**TASK OBJECTIVE**
Leaving out the pictures, write the following records exactly as they read.

**DATA TO USE**

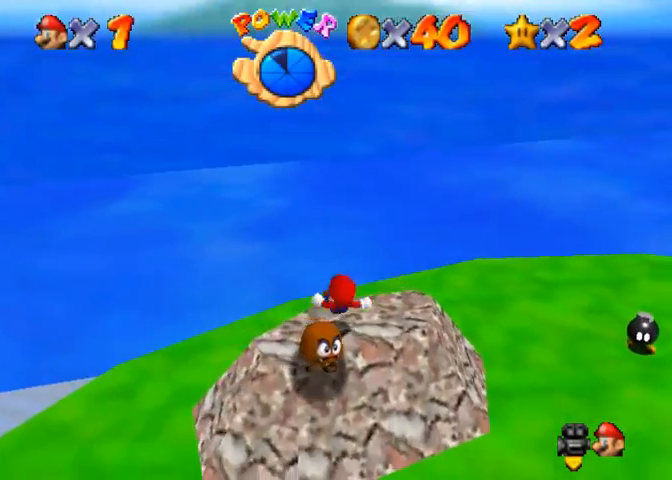
{"buttons": [], "left_stick": "right", "right_stick": "center", "events": [[33, "left_stick", "down"], [33, "right_stick", "down-left"], [133, "left_stick", "down-right"], [267, "left_stick", "right"], [433, "right_stick", "center"]]}
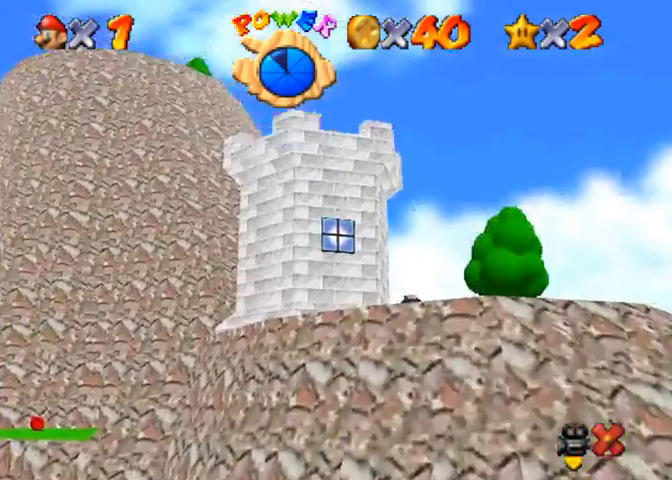
{"buttons": [], "left_stick": "center", "right_stick": "center", "events": [[500, "left_stick", "center"]]}
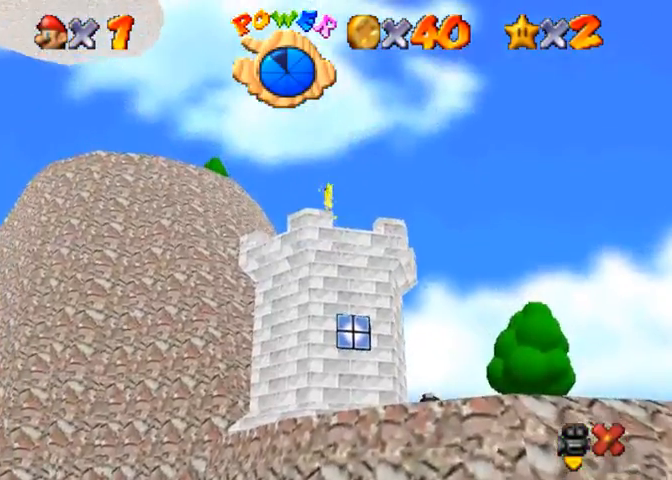
{"buttons": [], "left_stick": "center", "right_stick": "center", "events": []}
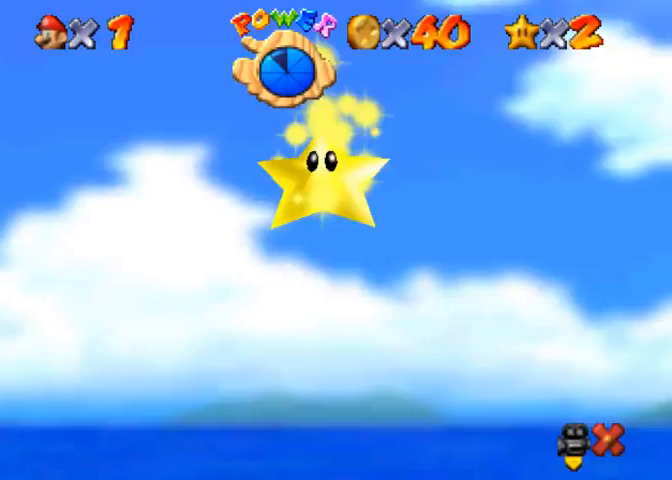
{"buttons": [], "left_stick": "center", "right_stick": "center", "events": []}
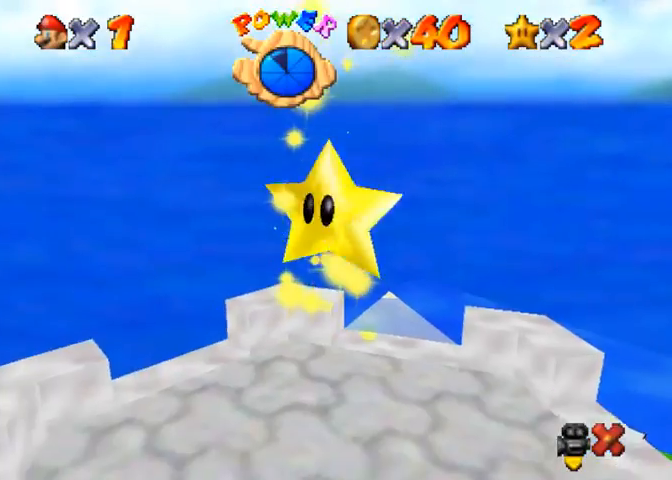
{"buttons": [], "left_stick": "center", "right_stick": "right", "events": [[467, "right_stick", "right"]]}
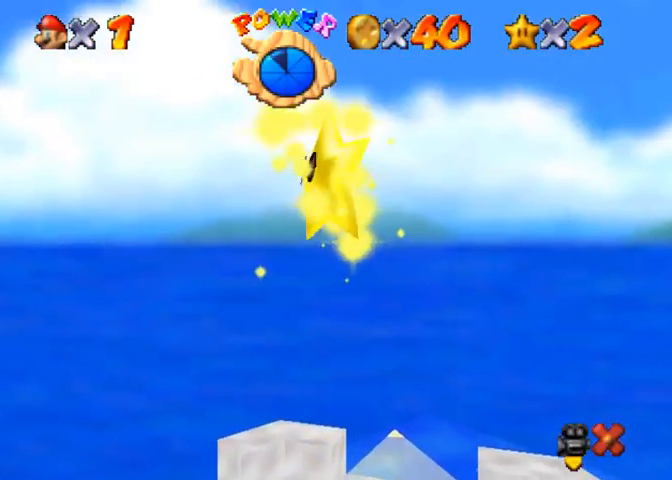
{"buttons": [], "left_stick": "center", "right_stick": "right", "events": [[100, "right_stick", "center"], [233, "right_stick", "right"], [367, "right_stick", "center"], [467, "right_stick", "right"]]}
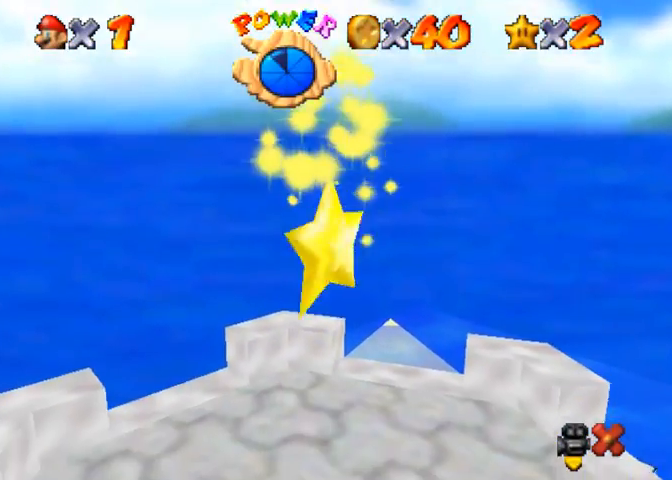
{"buttons": [], "left_stick": "center", "right_stick": "right", "events": [[100, "right_stick", "center"], [200, "right_stick", "right"]]}
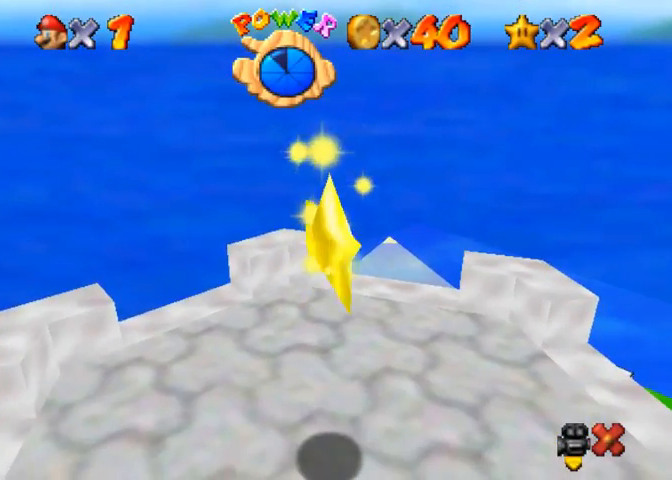
{"buttons": [], "left_stick": "center", "right_stick": "right", "events": [[200, "right_stick", "center"], [300, "right_stick", "right"], [400, "right_stick", "center"], [500, "right_stick", "right"]]}
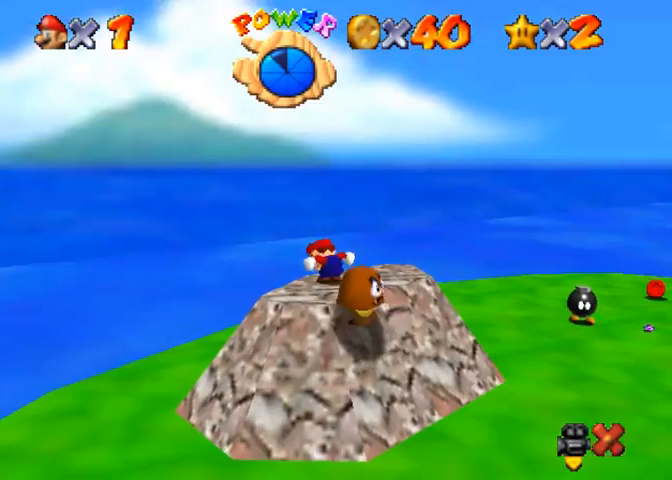
{"buttons": [], "left_stick": "center", "right_stick": "right", "events": [[133, "right_stick", "center"], [433, "right_stick", "right"]]}
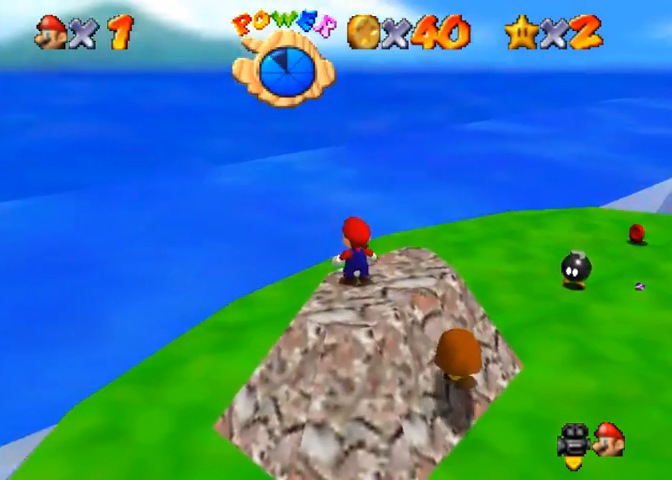
{"buttons": [], "left_stick": "down-left", "right_stick": "center", "events": [[100, "left_stick", "down"], [100, "right_stick", "center"], [300, "left_stick", "down-left"]]}
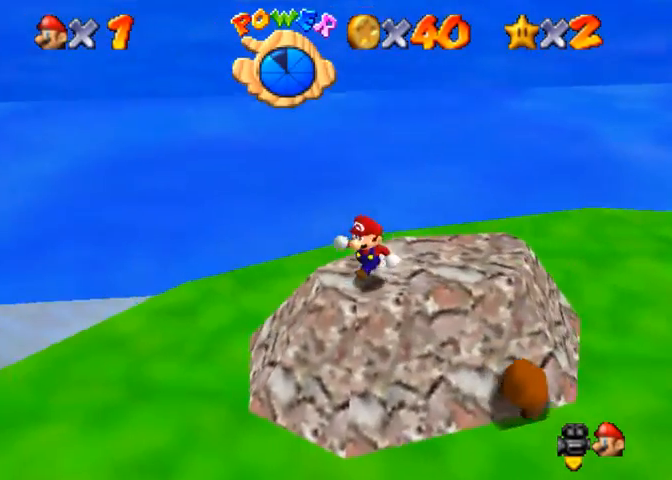
{"buttons": [], "left_stick": "down-left", "right_stick": "right", "events": [[67, "CROSS", "down"], [67, "SQUARE", "down"], [167, "SQUARE", "up"], [200, "CROSS", "up"], [300, "right_stick", "down-right"], [433, "right_stick", "center"], [500, "right_stick", "right"]]}
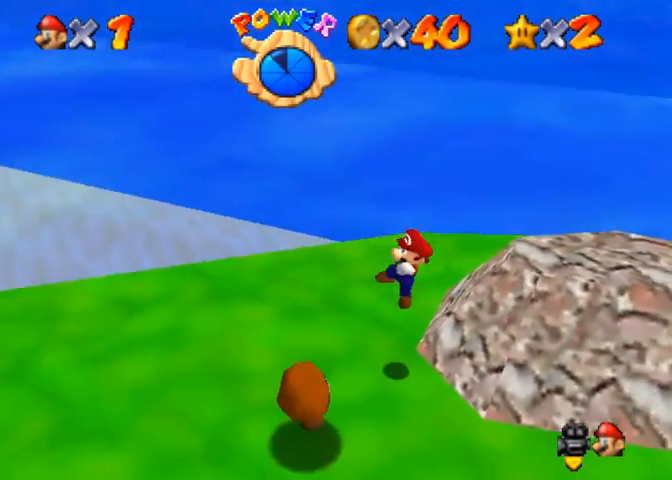
{"buttons": [], "left_stick": "left", "right_stick": "center", "events": [[100, "left_stick", "left"], [133, "right_stick", "center"], [233, "CROSS", "down"], [300, "CROSS", "up"], [400, "SQUARE", "down"], [467, "SQUARE", "up"]]}
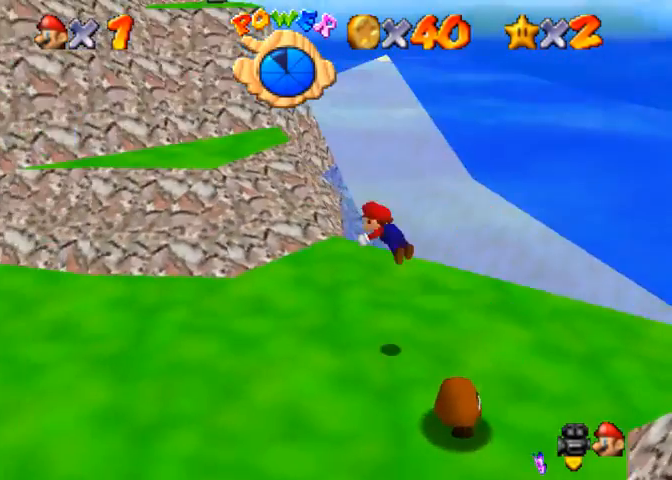
{"buttons": [], "left_stick": "up", "right_stick": "center", "events": [[100, "left_stick", "up-left"], [300, "SQUARE", "down"], [333, "CROSS", "down"], [367, "SQUARE", "up"], [367, "left_stick", "up"], [433, "CROSS", "up"]]}
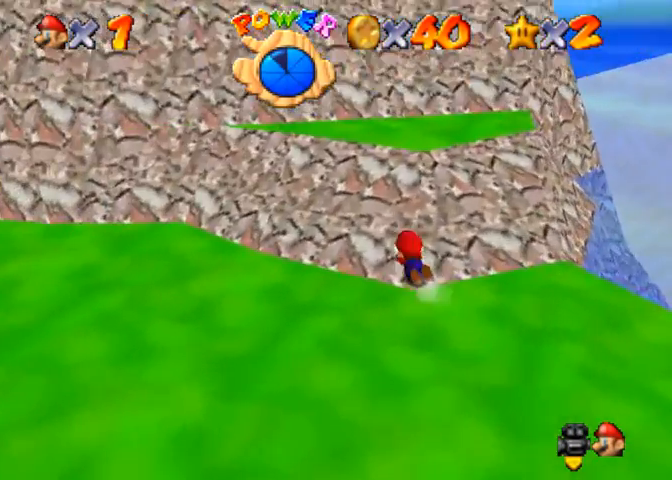
{"buttons": [], "left_stick": "up", "right_stick": "center", "events": [[267, "CROSS", "down"], [267, "SQUARE", "down"], [367, "SQUARE", "up"], [433, "CROSS", "up"]]}
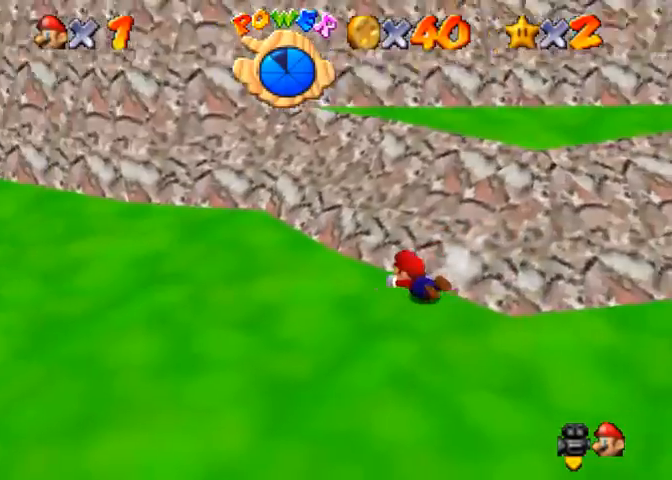
{"buttons": [], "left_stick": "center", "right_stick": "center", "events": [[67, "SQUARE", "down"], [133, "CROSS", "down"], [200, "left_stick", "left"], [233, "SQUARE", "up"], [267, "CROSS", "up"], [433, "left_stick", "center"]]}
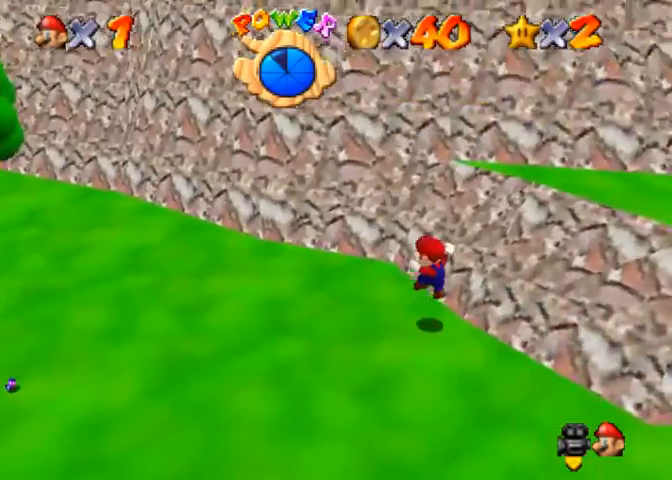
{"buttons": ["CROSS", "SQUARE"], "left_stick": "center", "right_stick": "center", "events": [[467, "CROSS", "down"], [467, "SQUARE", "down"]]}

**ANSWER TO THIS TASK**
{"buttons": [], "left_stick": "right", "right_stick": "center", "events": [[33, "left_stick", "down"], [33, "right_stick", "down-left"], [133, "left_stick", "down-right"], [267, "left_stick", "right"], [433, "right_stick", "center"]]}
{"buttons": [], "left_stick": "center", "right_stick": "center", "events": [[500, "left_stick", "center"]]}
{"buttons": [], "left_stick": "center", "right_stick": "center", "events": []}
{"buttons": [], "left_stick": "center", "right_stick": "center", "events": []}
{"buttons": [], "left_stick": "center", "right_stick": "right", "events": [[467, "right_stick", "right"]]}
{"buttons": [], "left_stick": "center", "right_stick": "right", "events": [[100, "right_stick", "center"], [233, "right_stick", "right"], [367, "right_stick", "center"], [467, "right_stick", "right"]]}
{"buttons": [], "left_stick": "center", "right_stick": "right", "events": [[100, "right_stick", "center"], [200, "right_stick", "right"]]}
{"buttons": [], "left_stick": "center", "right_stick": "right", "events": [[200, "right_stick", "center"], [300, "right_stick", "right"], [400, "right_stick", "center"], [500, "right_stick", "right"]]}
{"buttons": [], "left_stick": "center", "right_stick": "right", "events": [[133, "right_stick", "center"], [433, "right_stick", "right"]]}
{"buttons": [], "left_stick": "down-left", "right_stick": "center", "events": [[100, "left_stick", "down"], [100, "right_stick", "center"], [300, "left_stick", "down-left"]]}
{"buttons": [], "left_stick": "down-left", "right_stick": "right", "events": [[67, "CROSS", "down"], [67, "SQUARE", "down"], [167, "SQUARE", "up"], [200, "CROSS", "up"], [300, "right_stick", "down-right"], [433, "right_stick", "center"], [500, "right_stick", "right"]]}
{"buttons": [], "left_stick": "left", "right_stick": "center", "events": [[100, "left_stick", "left"], [133, "right_stick", "center"], [233, "CROSS", "down"], [300, "CROSS", "up"], [400, "SQUARE", "down"], [467, "SQUARE", "up"]]}
{"buttons": [], "left_stick": "up", "right_stick": "center", "events": [[100, "left_stick", "up-left"], [300, "SQUARE", "down"], [333, "CROSS", "down"], [367, "SQUARE", "up"], [367, "left_stick", "up"], [433, "CROSS", "up"]]}
{"buttons": [], "left_stick": "up", "right_stick": "center", "events": [[267, "CROSS", "down"], [267, "SQUARE", "down"], [367, "SQUARE", "up"], [433, "CROSS", "up"]]}
{"buttons": [], "left_stick": "center", "right_stick": "center", "events": [[67, "SQUARE", "down"], [133, "CROSS", "down"], [200, "left_stick", "left"], [233, "SQUARE", "up"], [267, "CROSS", "up"], [433, "left_stick", "center"]]}
{"buttons": ["CROSS", "SQUARE"], "left_stick": "center", "right_stick": "center", "events": [[467, "CROSS", "down"], [467, "SQUARE", "down"]]}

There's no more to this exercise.